The 2008 global financial crisis left many governments around the world with serious fiscal challenges. Eroded tax bases and growing health and retirement costs created or worsened local budget deficits across the United States, and a sovereign debt crisis rattled the European Union. Instead of confronting these problems head-on, a number of public officials across the globe sought to lease or sell public water and sewer systems to fund ongoing government functions or to pay down liabilities. That is, they have tried to use water privatization to create the illusion of having balanced the budget, when in fact they are just digging the hole deeper.
Water privatization is not a real solution to government financial challenges.
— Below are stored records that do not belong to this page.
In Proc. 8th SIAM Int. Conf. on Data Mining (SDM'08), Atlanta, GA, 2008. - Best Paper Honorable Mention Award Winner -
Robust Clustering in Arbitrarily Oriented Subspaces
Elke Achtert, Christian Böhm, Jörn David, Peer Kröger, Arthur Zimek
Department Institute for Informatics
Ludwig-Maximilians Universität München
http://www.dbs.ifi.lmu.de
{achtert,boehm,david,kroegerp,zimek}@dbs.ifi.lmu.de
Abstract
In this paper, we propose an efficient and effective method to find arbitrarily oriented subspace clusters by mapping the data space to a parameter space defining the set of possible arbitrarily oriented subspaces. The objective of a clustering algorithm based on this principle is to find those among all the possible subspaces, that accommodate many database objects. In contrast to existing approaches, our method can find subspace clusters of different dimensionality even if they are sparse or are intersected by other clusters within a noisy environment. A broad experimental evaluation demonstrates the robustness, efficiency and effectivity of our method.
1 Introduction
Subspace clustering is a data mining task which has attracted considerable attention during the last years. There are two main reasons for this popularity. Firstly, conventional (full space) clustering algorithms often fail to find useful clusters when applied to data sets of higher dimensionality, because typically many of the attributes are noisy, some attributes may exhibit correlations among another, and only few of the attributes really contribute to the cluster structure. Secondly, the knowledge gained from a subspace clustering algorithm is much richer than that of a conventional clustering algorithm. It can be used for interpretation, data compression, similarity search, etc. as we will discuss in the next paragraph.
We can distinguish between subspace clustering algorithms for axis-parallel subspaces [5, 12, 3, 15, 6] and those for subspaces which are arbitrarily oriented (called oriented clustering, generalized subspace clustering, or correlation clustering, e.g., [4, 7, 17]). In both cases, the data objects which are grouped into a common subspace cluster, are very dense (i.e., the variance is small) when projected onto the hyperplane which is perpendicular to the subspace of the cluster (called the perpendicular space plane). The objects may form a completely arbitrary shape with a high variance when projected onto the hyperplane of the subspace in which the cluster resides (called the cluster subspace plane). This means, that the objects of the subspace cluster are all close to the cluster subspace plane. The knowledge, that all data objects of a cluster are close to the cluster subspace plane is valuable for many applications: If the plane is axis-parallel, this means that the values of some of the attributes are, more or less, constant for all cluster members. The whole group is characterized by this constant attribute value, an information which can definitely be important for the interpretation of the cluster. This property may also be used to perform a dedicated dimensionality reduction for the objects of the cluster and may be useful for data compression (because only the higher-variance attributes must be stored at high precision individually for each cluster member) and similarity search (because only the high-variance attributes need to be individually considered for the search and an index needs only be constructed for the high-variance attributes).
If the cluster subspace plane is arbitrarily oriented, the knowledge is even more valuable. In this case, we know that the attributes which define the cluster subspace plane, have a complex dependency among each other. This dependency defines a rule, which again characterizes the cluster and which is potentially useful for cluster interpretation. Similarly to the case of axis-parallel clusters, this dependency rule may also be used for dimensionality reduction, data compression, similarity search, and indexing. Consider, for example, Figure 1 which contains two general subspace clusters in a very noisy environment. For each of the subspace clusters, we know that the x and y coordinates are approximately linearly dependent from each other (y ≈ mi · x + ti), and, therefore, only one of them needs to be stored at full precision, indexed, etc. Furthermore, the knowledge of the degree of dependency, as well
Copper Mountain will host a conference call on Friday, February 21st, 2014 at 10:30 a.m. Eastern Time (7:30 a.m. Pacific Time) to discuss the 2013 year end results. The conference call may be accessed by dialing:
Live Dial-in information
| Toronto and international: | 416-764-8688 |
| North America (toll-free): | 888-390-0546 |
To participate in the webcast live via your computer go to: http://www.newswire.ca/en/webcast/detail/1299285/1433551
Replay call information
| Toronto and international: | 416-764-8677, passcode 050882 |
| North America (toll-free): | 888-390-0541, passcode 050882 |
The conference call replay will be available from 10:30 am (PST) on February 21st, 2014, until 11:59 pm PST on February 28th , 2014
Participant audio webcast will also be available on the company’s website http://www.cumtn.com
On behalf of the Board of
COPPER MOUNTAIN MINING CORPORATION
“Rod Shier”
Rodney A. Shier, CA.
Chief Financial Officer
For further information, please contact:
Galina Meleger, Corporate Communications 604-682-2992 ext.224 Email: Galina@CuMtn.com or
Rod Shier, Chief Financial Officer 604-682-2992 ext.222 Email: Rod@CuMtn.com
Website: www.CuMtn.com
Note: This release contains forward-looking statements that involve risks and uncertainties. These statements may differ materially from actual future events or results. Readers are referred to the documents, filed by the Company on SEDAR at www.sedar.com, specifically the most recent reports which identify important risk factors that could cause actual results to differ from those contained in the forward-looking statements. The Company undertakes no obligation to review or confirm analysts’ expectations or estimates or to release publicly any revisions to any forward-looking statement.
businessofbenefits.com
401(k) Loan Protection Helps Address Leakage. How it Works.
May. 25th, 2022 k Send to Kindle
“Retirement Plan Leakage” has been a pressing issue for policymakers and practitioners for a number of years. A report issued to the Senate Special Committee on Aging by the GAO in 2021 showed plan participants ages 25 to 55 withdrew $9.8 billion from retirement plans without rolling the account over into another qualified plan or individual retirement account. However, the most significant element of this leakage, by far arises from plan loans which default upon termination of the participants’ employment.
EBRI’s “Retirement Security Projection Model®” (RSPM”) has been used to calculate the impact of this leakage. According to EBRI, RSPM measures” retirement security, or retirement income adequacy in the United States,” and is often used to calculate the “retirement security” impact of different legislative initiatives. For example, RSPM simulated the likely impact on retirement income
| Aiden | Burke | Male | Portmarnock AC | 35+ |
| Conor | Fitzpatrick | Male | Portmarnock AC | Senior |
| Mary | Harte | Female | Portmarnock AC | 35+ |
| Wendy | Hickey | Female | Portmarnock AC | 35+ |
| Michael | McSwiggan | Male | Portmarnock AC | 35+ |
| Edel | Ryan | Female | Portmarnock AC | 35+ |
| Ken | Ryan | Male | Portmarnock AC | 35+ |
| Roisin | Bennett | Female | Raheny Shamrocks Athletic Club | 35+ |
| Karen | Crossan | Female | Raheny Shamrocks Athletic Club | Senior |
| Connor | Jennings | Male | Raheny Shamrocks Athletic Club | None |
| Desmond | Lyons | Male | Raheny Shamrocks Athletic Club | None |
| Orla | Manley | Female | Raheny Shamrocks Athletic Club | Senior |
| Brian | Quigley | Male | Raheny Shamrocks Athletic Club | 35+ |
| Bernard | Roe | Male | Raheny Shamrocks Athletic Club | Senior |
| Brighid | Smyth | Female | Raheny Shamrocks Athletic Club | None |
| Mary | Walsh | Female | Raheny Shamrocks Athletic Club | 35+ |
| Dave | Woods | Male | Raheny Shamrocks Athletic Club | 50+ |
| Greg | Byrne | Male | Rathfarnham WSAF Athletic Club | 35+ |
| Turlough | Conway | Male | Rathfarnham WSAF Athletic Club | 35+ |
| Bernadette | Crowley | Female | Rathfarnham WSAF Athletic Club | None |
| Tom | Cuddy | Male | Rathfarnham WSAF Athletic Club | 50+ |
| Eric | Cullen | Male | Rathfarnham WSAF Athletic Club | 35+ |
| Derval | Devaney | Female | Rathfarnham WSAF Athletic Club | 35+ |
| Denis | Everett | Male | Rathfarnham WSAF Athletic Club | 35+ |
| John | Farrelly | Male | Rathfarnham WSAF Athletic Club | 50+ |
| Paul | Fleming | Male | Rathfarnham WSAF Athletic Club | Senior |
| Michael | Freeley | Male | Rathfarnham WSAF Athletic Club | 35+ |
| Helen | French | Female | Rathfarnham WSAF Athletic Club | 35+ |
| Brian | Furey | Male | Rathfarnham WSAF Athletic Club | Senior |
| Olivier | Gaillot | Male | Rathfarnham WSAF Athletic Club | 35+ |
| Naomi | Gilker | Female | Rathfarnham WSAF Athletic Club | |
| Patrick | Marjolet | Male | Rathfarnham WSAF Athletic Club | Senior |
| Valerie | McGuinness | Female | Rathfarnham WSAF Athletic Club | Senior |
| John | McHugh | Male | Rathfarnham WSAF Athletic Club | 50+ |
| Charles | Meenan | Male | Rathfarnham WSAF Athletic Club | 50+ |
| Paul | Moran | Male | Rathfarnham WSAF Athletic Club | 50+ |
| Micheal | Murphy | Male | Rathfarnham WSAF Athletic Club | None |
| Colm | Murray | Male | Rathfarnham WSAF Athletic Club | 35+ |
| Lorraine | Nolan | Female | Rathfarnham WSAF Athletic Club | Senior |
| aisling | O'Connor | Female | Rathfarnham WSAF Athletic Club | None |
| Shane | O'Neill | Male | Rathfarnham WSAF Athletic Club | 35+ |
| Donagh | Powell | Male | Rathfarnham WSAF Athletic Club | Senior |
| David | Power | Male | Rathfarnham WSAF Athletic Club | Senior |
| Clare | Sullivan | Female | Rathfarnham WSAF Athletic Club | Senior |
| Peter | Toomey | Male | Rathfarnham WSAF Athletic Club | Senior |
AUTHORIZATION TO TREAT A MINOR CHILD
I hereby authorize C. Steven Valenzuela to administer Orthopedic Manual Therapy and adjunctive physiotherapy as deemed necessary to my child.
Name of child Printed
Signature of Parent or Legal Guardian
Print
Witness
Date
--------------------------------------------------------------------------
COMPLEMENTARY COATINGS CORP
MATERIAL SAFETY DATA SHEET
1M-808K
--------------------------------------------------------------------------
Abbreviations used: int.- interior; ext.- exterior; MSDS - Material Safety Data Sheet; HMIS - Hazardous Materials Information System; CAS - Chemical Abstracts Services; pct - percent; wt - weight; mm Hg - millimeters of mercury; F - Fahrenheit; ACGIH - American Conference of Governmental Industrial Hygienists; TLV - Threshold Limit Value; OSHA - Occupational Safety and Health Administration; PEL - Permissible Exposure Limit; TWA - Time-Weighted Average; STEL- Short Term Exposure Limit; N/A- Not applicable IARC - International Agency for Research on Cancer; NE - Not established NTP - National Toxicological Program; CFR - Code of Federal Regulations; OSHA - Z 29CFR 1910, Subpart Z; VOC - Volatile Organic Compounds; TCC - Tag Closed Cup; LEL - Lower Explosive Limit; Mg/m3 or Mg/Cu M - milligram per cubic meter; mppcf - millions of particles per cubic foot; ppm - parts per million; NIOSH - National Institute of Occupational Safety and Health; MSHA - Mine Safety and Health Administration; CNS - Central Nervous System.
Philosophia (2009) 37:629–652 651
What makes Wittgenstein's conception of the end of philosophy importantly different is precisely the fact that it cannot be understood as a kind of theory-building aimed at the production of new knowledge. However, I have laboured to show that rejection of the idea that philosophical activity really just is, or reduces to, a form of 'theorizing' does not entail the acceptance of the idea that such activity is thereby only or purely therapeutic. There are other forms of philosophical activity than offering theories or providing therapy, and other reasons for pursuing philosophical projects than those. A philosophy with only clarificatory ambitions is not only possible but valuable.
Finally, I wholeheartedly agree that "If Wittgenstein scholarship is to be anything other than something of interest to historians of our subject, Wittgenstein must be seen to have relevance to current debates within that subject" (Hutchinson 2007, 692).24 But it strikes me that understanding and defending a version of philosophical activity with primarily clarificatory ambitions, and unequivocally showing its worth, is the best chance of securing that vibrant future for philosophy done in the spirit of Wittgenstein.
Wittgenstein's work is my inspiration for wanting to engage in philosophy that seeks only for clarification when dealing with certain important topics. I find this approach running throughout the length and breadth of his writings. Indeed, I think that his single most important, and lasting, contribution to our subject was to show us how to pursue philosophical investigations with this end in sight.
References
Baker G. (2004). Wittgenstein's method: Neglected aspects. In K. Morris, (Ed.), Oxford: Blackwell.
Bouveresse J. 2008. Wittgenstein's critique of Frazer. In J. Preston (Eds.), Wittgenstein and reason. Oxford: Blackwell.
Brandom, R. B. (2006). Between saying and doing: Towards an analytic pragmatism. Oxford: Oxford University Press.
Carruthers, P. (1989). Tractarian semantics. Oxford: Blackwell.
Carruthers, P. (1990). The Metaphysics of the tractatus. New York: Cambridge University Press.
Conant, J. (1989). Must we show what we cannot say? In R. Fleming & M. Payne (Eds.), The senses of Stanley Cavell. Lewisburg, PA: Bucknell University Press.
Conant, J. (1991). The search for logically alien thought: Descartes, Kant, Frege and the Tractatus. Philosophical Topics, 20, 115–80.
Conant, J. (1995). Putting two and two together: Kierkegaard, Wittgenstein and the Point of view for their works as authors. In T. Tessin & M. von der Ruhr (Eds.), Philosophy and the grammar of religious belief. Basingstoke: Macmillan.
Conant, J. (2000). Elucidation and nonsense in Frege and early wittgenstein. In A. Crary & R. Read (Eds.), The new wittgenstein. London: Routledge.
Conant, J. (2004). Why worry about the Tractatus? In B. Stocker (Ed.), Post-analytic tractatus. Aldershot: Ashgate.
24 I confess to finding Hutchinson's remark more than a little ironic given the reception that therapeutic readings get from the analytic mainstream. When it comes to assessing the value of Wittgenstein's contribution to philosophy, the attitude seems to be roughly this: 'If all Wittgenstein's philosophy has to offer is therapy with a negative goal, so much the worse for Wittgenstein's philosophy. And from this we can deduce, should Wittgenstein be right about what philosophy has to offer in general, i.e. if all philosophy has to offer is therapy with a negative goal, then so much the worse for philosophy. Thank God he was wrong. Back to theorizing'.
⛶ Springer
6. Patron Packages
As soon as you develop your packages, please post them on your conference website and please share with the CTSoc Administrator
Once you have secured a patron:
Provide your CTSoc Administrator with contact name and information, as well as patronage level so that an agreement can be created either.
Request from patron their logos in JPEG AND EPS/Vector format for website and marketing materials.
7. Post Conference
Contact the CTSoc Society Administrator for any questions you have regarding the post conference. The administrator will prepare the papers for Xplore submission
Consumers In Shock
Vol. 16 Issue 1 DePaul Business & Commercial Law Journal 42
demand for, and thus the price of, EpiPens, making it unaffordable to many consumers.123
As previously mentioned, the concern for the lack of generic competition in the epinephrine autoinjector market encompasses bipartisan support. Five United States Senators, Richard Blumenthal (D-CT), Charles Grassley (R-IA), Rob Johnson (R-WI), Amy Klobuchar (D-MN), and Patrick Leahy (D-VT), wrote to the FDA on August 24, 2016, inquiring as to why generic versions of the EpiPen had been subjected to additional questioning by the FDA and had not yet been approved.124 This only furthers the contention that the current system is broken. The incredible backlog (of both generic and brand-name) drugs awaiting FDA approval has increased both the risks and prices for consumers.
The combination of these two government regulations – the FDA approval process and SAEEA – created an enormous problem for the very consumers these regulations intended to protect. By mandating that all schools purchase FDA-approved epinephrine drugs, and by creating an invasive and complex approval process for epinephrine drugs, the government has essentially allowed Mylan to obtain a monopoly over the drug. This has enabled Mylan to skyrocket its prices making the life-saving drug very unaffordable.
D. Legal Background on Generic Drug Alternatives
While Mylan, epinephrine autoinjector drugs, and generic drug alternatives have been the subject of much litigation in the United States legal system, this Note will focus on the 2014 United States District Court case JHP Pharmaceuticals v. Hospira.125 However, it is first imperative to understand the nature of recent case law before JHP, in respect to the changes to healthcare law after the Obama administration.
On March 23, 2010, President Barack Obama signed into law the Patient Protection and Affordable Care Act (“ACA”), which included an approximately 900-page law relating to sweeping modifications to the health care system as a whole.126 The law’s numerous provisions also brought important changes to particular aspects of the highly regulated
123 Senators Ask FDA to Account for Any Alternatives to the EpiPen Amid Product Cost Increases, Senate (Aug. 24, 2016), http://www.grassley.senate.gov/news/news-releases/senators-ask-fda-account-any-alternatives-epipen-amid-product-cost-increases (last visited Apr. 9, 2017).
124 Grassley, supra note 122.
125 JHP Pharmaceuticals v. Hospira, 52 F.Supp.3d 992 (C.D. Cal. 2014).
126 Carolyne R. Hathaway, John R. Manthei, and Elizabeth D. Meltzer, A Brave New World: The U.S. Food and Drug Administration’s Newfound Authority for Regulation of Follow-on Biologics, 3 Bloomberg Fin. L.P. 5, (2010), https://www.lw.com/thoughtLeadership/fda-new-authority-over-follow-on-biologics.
It is a one-shot ploy that masks the underlying problems and that delays the hard decisions necessary for real fiscal sustainability. Instead of reducing public bills or mitigating the financial burden on taxpayers, it increases the long-term costs borne by households and local businesses.
The government’s primary objective in these privatization arrangements is to obtain a sizable upfront payment from the company or consortium that takes over the water or sewer system, often as a desperate response to a fiscal crisis. As a consequence, governments usually award contracts to the bidder that offers them the most money, instead of selecting the highest-quality or least-expensive option for households and local businesses.
This money is not free; rather, it should be thought of as a loan. Residents and local businesses will have to repay it, with interest, through their water bills. In a 1997 report about wastewater privatization, the U.S. Environmental Protection Agency said as much: “In summary, any payments a local government receives from the sale or lease of a wastewater infrastructure asset represent a loan from the buyer or lessee which must be repaid with interest by the wastewater users in the form of additional user fees.”